--- Start of Supplied text ---
# world's lightest DH full face helmet from specialized



## fixtup (Jan 10, 2008)

has some cool features like earphone compatibility and stuff






2012 Specialized Dissident Carbon Helmet - More Mountain Bike Photos


----------



## El_Duderino (Dec 2, 2005)

World lightest? that's wierd they said 1000 grams.
My Kali Avatar is 870 grams.


----------



## Twisted1 (Aug 24, 2010)

Yeah there are deff lighter out there. Unless there saying they have the worlds lightest xl fulll face helmet.


----------



## pfox90 (Aug 8, 2010)

el duderino that helmet is tight... got the looks and the grams.


----------



## 6thElement (Jul 17, 2006)

They said lightest that complies with ASTM 1952, your Kali doesn't.

My XL 661 Evolution weighs 1010g and does comply, so I'm not sure the Spec is any lighter in the same size...


----------



## lelebebbel (Jan 31, 2005)

I want.


----------



## DeanH (Jan 9, 2008)

helmet wise, spesh just parked in the top spot with tech helmet.

looks nice.. weight is good, some outstanding features.
--- End of Supplied text ---
--- Start of Dataset extract ---
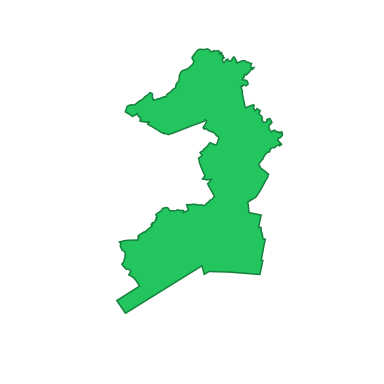 the district of Binh Chanh, Hồ Chí Minh city, Vietnam, rotated 226°
{"feature_id": "81297802B93683261125538", "entity_name": "Binh Chanh", "entity_type": "district", "adm_level": 2, "iso_a3": "VNM", "parent_name": "Vietnam", "parent_adm1": "Hồ Chí Minh city", "projection": "natural_earth1", "projection_center": [106.606, 10.749], "detail": "fine", "context": "isolated", "style": "filled", "palette": "green", "viewbox_px": 384, "rotation_deg": 226, "n_neighbors": 0, "source": "geoboundaries", "source_scale": "gbopen_adm2", "svg_char_len": 6100}
<svg xmlns="http://www.w3.org/2000/svg" viewBox="0 0 384 384"><g transform="rotate(226 192 192)"><path d="M169.7,294.1L170.1,296.5L170.4,296.9L171.0,297.0L171.9,298.2L173.2,298.3L173.3,297.9L173.1,296.6L173.4,295.9L174.3,296.1L175.4,296.0L176.5,294.4L178.1,294.6L179.0,294.4L179.7,293.3L180.0,290.9L181.6,291.1L182.9,290.9L186.6,293.5L186.2,295.5L186.5,297.9L187.0,298.1L187.9,297.9L188.2,298.4L189.6,298.6L189.8,299.0L190.5,298.8L191.2,298.5L191.8,297.5L192.0,295.9L191.0,295.8L191.0,294.1L191.2,293.4L192.3,291.9L192.6,291.8L193.8,292.1L195.5,292.1L195.6,293.3L196.1,293.9L198.1,294.7L199.4,294.7L202.1,294.2L202.5,296.6L203.1,296.6L203.2,297.5L206.8,296.8L206.5,293.7L207.3,293.8L209.9,294.9L210.7,295.6L211.0,296.8L211.4,297.2L211.3,296.9L212.2,296.7L212.5,296.5L212.6,295.4L213.4,294.2L213.9,292.6L214.5,291.4L214.8,290.3L215.7,288.9L227.1,296.1L229.4,298.2L233.9,300.4L233.5,301.2L233.0,301.6L233.0,302.0L233.4,303.0L233.3,303.4L232.2,304.2L231.2,304.3L231.0,304.6L230.6,307.2L232.2,308.4L233.1,308.4L233.4,308.7L234.3,308.8L235.0,308.1L236.1,307.8L237.1,306.5L237.6,306.3L238.0,306.5L238.3,307.0L238.4,308.0L238.4,309.1L238.9,309.1L239.3,309.5L239.0,309.9L239.8,312.0L238.4,312.3L238.4,312.5L238.6,315.7L238.4,316.8L239.2,319.1L238.3,320.5L238.2,321.7L238.5,323.0L239.7,321.1L240.7,321.0L241.3,321.3L242.0,322.2L243.1,324.1L243.5,323.2L243.9,323.0L244.4,323.2L245.1,323.2L245.9,322.8L246.6,322.2L246.9,321.6L249.8,321.3L251.4,319.5L253.1,315.4L253.3,314.4L253.7,314.1L254.5,314.1L255.9,315.3L258.2,315.6L259.2,316.0L260.1,315.9L260.3,315.4L260.0,314.4L260.0,313.2L259.1,312.2L259.1,311.5L259.9,310.6L260.2,309.8L260.8,309.1L261.1,309.1L262.7,310.1L262.9,310.0L263.4,308.3L262.8,306.0L262.8,304.9L263.0,304.7L263.4,304.6L264.5,304.9L266.9,306.3L266.6,307.0L266.3,307.3L266.1,308.0L266.4,308.5L267.0,308.3L267.5,308.5L267.9,308.4L268.1,308.5L268.3,309.0L268.7,309.1L269.1,308.8L269.1,308.3L269.4,308.3L270.0,308.9L270.6,309.0L270.8,309.6L271.0,309.5L271.5,308.8L271.7,310.0L271.9,310.1L272.3,309.5L272.2,308.2L272.3,307.8L273.6,309.2L274.2,309.3L275.2,309.2L275.7,308.7L276.9,306.8L278.5,306.0L278.8,304.2L279.2,303.6L280.2,303.2L282.4,303.1L283.4,302.9L284.0,302.6L284.7,302.0L285.4,300.5L286.3,299.4L289.4,296.7L290.0,295.1L290.1,294.3L289.9,291.8L288.8,285.5L288.3,285.0L285.1,284.2L284.2,283.3L283.6,282.1L283.4,280.8L283.4,277.9L283.5,275.5L284.2,273.0L285.9,269.5L286.0,267.8L285.6,266.1L284.4,263.6L282.2,261.2L281.1,259.8L280.9,258.4L280.9,256.9L280.6,255.8L280.2,254.9L278.4,252.6L279.0,249.9L279.0,245.6L279.6,241.7L279.4,241.1L278.6,239.8L278.8,239.2L279.6,238.6L281.3,234.8L281.5,233.0L282.5,232.9L282.9,231.6L283.6,230.1L284.3,229.1L285.3,228.0L286.1,228.7L288.4,229.8L289.3,231.1L290.0,231.6L290.6,231.6L292.7,230.9L292.5,227.5L293.4,224.1L292.9,221.6L293.1,220.2L294.1,217.1L294.5,211.3L294.9,210.7L296.9,208.9L297.5,208.0L298.4,206.1L298.5,204.5L296.0,199.7L295.2,199.8L290.4,201.3L288.4,201.5L287.5,201.8L287.5,202.9L287.1,203.4L286.5,205.2L286.7,207.0L286.2,207.0L285.6,206.5L282.9,206.3L282.9,206.1L281.6,206.4L279.7,205.3L279.4,204.8L279.8,204.6L279.1,203.8L277.2,205.3L277.1,205.2L275.6,206.3L273.1,208.4L273.1,208.9L272.7,209.3L272.4,209.2L271.8,209.4L271.6,208.9L271.6,207.3L269.4,207.7L268.1,208.3L266.5,208.7L265.8,209.1L265.3,209.0L263.1,209.5L262.7,209.7L260.3,210.4L257.0,211.0L253.0,212.6L253.3,213.3L249.6,214.9L246.8,221.0L239.7,238.0L234.4,250.0L235.2,251.2L233.1,252.1L231.5,248.7L230.8,244.9L230.0,244.4L229.9,244.4L229.8,245.0L229.5,245.0L229.4,244.7L229.1,244.6L228.6,244.7L228.1,245.1L228.1,246.1L227.7,246.5L227.1,246.5L226.4,246.2L224.6,246.5L223.9,246.8L222.5,247.9L221.0,248.0L220.2,248.9L219.4,249.1L215.2,248.7L214.5,249.2L213.8,249.2L213.0,249.1L212.3,248.7L211.0,246.9L209.6,243.9L209.2,242.7L209.2,242.0L211.6,240.6L212.6,240.1L215.1,239.2L214.3,234.6L214.5,232.3L214.2,231.6L214.6,229.7L213.9,228.3L214.0,227.8L214.6,226.9L214.9,225.2L211.2,224.7L211.8,220.2L211.1,220.0L208.0,217.8L202.3,215.3L194.5,212.5L194.2,208.6L193.7,208.7L191.8,210.3L190.8,210.7L187.6,214.6L187.5,213.2L187.0,211.3L187.2,210.3L187.1,209.0L185.9,208.5L173.2,205.1L173.2,203.5L172.7,201.8L173.6,198.9L173.2,196.7L173.7,194.8L173.4,192.6L173.8,191.4L176.5,189.5L178.1,187.6L181.3,185.4L182.1,184.7L184.2,181.8L186.6,179.3L181.4,176.6L183.2,171.5L184.0,172.9L185.4,172.6L185.9,171.6L186.6,170.8L187.8,170.2L188.1,169.8L188.3,170.0L189.2,169.0L189.5,168.6L189.7,167.1L190.0,166.8L191.7,165.5L193.2,163.6L194.4,163.1L196.8,163.6L197.9,163.4L199.3,161.9L200.5,159.6L200.6,159.1L200.1,158.3L200.0,156.3L201.0,150.4L198.4,149.5L198.5,148.4L197.5,148.3L197.5,146.8L196.7,146.6L196.7,142.4L197.3,142.3L197.4,141.4L196.6,141.4L196.7,139.8L195.3,139.7L195.8,133.7L195.9,129.9L196.6,129.7L198.0,123.0L197.2,122.0L196.2,122.3L195.7,120.2L195.0,119.6L197.7,116.9L202.3,111.8L204.8,108.0L206.5,105.0L205.9,104.9L204.7,105.4L204.1,104.4L202.8,102.7L199.4,101.6L198.2,101.3L197.5,101.8L196.4,102.0L194.6,101.7L193.4,100.2L191.8,98.8L190.7,96.5L189.5,95.0L189.0,93.0L188.9,91.3L182.7,90.9L180.1,92.8L179.0,93.0L178.0,93.0L177.3,92.6L176.4,89.0L173.8,89.7L172.1,90.6L171.6,90.1L170.9,90.5L168.9,90.3L168.1,90.4L160.7,88.9L166.2,62.5L151.0,59.9L132.0,147.9L124.3,143.6L123.0,149.0L108.5,163.2L85.5,183.5L93.5,195.4L94.7,194.3L102.6,205.3L107.2,212.0L108.9,210.4L112.9,213.3L113.8,213.6L114.2,214.1L115.1,214.2L117.5,216.0L118.5,217.0L120.4,215.4L127.4,225.7L137.6,218.7L142.9,223.0L146.2,225.2L145.4,227.2L145.7,227.7L145.7,228.5L145.3,228.2L144.1,233.6L144.0,234.9L145.4,241.1L146.9,246.3L148.9,252.2L150.1,257.0L150.6,257.4L151.5,259.4L151.7,259.5L152.7,259.4L153.8,258.9L155.2,259.1L162.4,257.9L162.8,258.5L163.3,258.8L164.6,258.7L165.1,258.9L165.7,259.8L166.3,263.1L166.5,265.9L167.6,268.4L167.9,270.1L168.4,270.4L168.3,270.9L168.0,271.6L168.2,272.8L168.1,274.1L167.8,274.6L167.1,275.1L167.0,275.6L167.8,277.2L168.4,277.5L168.4,277.9L168.2,278.7L168.0,281.1L166.7,281.8L166.5,282.2L166.4,285.3L165.9,286.3L165.5,288.0L165.1,287.9L164.3,287.2L164.1,288.1L164.1,289.6L167.6,289.6L170.5,290.2L170.6,291.8L170.0,292.4L169.7,294.1Z" fill="#22c55e" stroke="#15803d" stroke-width="1.5"/></g></svg>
--- End of Dataset extract ---
### Exercise
Name each helmet model that the helmet forum thread mentions by name.

### Answer
- 2012 Specialized Dissident Carbon Helmet
- Kali Avatar
- 661 Evolution